Crônica dominical

Orfãos da esperança
Os noticiários do dia-a-dia, não só aqui, no Brasil, como no resto do mundo são os arautos da tristeza, das desgraças, do infortúnio e da infelicidade alheia. Tirante as fofocas sociais, as vitórias do time preferido, o peitoral da Tammy, o decote generoso ou as transparências da moda. Tudo é desgraça, é morte lenta e gradual de qualquer esperança que se vislumbre e se alimente. Os lugares bonitos que conheci no interior do Afeganistão não são notícia, mas os insistentes ataques terroristas dos talibãs idiotas e radicais, sim. É papel e responsabilidade da imprensa de informar as mazelas diárias. A imprensa não pode nem deve ser calada ou censurada, é verdade sólida, mas aí vem a tentativa ridícula de controla-la. Não para esconder as dores causadas pela violência à qual todos já se acostumaram, mas para minimizar escândalos, os mesmos que são responsáveis pelos doentes deitados nos corredores de hospitais, sejam quais forem os hospitais, não importa em que Estado. É de doer ver um médico ser esfaqueado por delinquentes protegidos. Abandonados, nunca. São os mais focados pelas leis vigentes, e ai de quem tocar neles! A eles, tudo. Sem exagero. Podem portar armas de fogo ou facas afiadas. Inimputáveis, esses pequenos monstros assassinos só podem ser apreendidos, termo apenas legal para dar a eles maior cobertura e certeza de impunidade e liberdade imediata para repetir seus gestos de crescente violência, contra quem lhes apareça pela frente, não podem ser mostrados. As vítimas podem ser exibidas, sangrando serenamente deitadas no asfalto, na calçada, dentro de casa, atrás dos muros, onde der. Ele, não. Proteção total! E que ninguém se meta a besta de querer se defender. Não pode. Menor é protegido pela lei. Um pai de família, um cidadão decente será punido por crime inafiançável se fizer uso de uma arma para defender a família ou a própria vida dentro de casa, pasmem! Vez por outra, deixo o romantismo de lado, esqueço das estrelas das quais cuido e explodo assim, em uma revolta que é da maioria. Ainda tenho bem nítido na memória as vezes que pude me afastar da cidade e passear de mãos dadas com o perfumes Trussardi ou até mesmo mais baratos, na dunas mágicas no lugar onde é o Porto das Dunas.
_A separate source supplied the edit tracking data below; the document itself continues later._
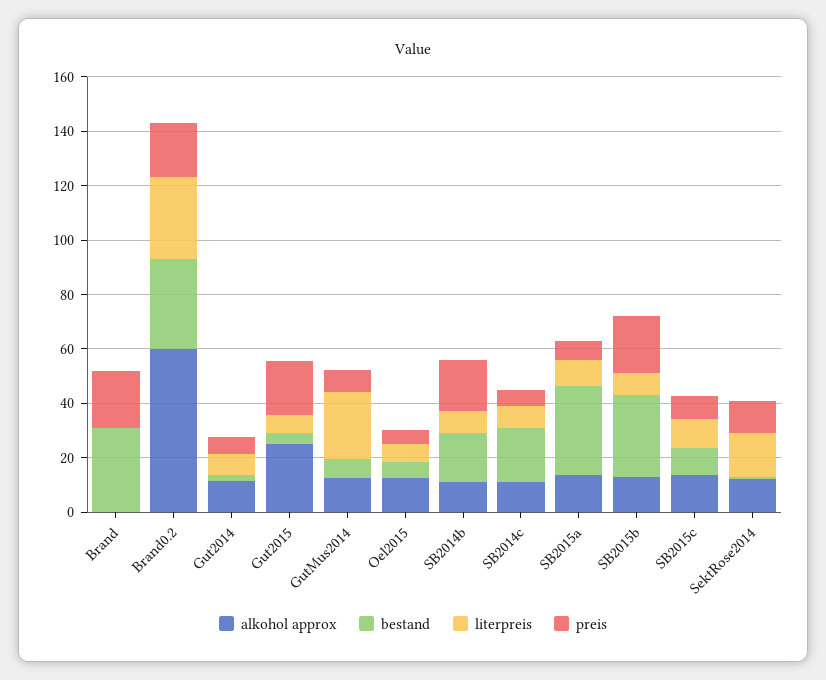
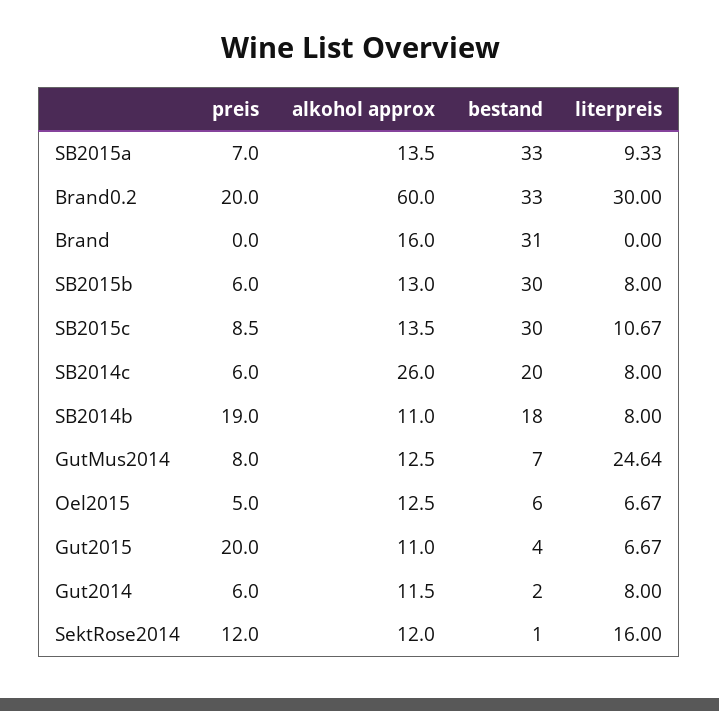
alkohol approx, Brand: 0 -> 16
preis, Brand: 20 -> 0
alkohol approx, Gut2015: 25 -> 11
alkohol approx, SB2014c: 10 -> 26
preis, SB2015b: 20 -> 6
bestand, SB2015c: 10 -> 30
Além de praticamente não ter mais dunas, ir lá na companhia de um amor proibido em noite de lua cheia é suicídio. Melhor Cabul ou Mazar-E-Sharife. "Perdeu! Perdeu!" Frase mágica que imobiliza e congela, em uma fração de segundo, a decisão de morrer ou sobreviver. E esse "perdeu" tanto vale para um celular barato, uma bolsa Prada, uma correntinha Michelin como para as vidas diante da frieza de um bandido de 14, 15,16, 17 anos e 364 dias, portando um 38 ou uma pistola que roubou de... Quem? Um policial. Bandido roubando e matando policial e tatuando, acintosamente: matador de polícia! E aí, a esperança morre também. Os cidadãos não têm o direito à defesa de suas vidas, da santidade de seus lares. Os bandidos mirins estão protegidos pelas leis e a conveniência política os quer protegidos e apenas apreendidos, e isso se for um crime muito bárbaro, mas logo estão rindo da nossa cara e pisando sem dó sobre os restos de esperança das pessoas boas. Aquele cidadão decente, sua mulher que trabalha, seus filhos que estudam, e que moram nas periferias, são, e quando são, sobreviventes ao voltar inteiros para casa.
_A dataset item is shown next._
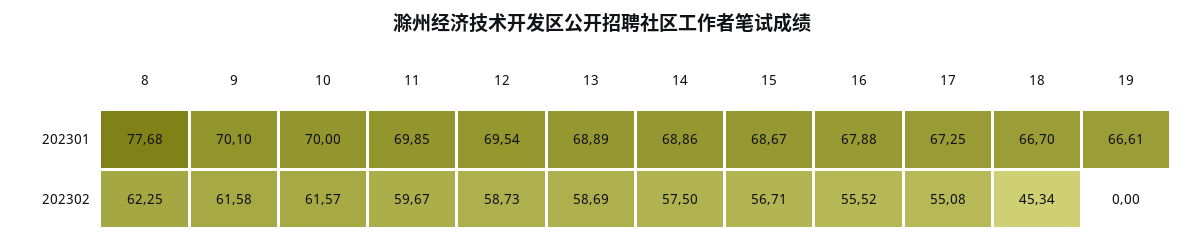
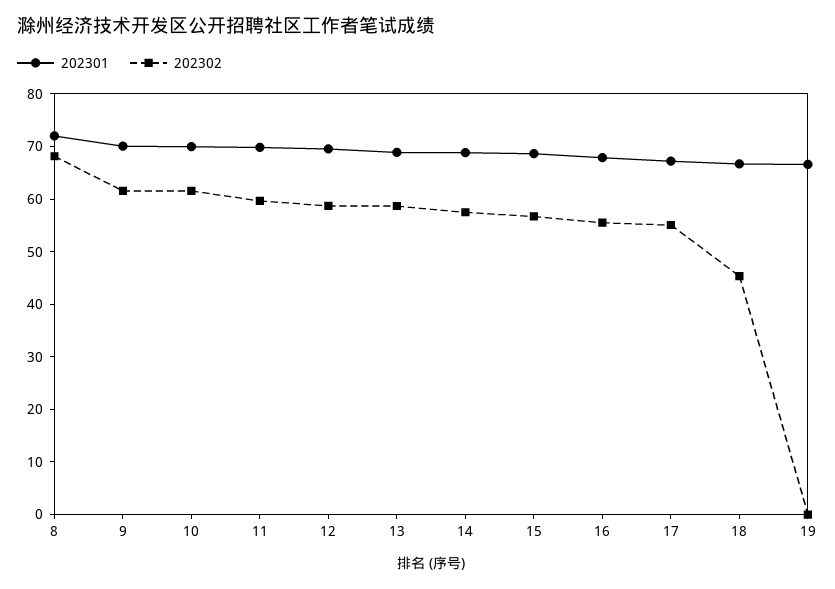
202301, 8: 77.68 -> 72
202302, 8: 62.25 -> 68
Algum deles geralmente retorna com uma violência que viu para contar ou sem um objeto que se lhes tenham sobrevivido dentro de um ônibus, nos terminais, nas ruas iluminadas, escuras e becos impunes. A polícia tenta, mas geralmente bem depois, quando a bandidagem corre e some pelos mesmo becos das favelas à margem da via Expressa, por exemplo. E fogem rindo, gritando, debochando das pessoas e matando retalhos dessa esperança que um dia já foi a profissão do brasileiro. Esperança? Estamos órfãos!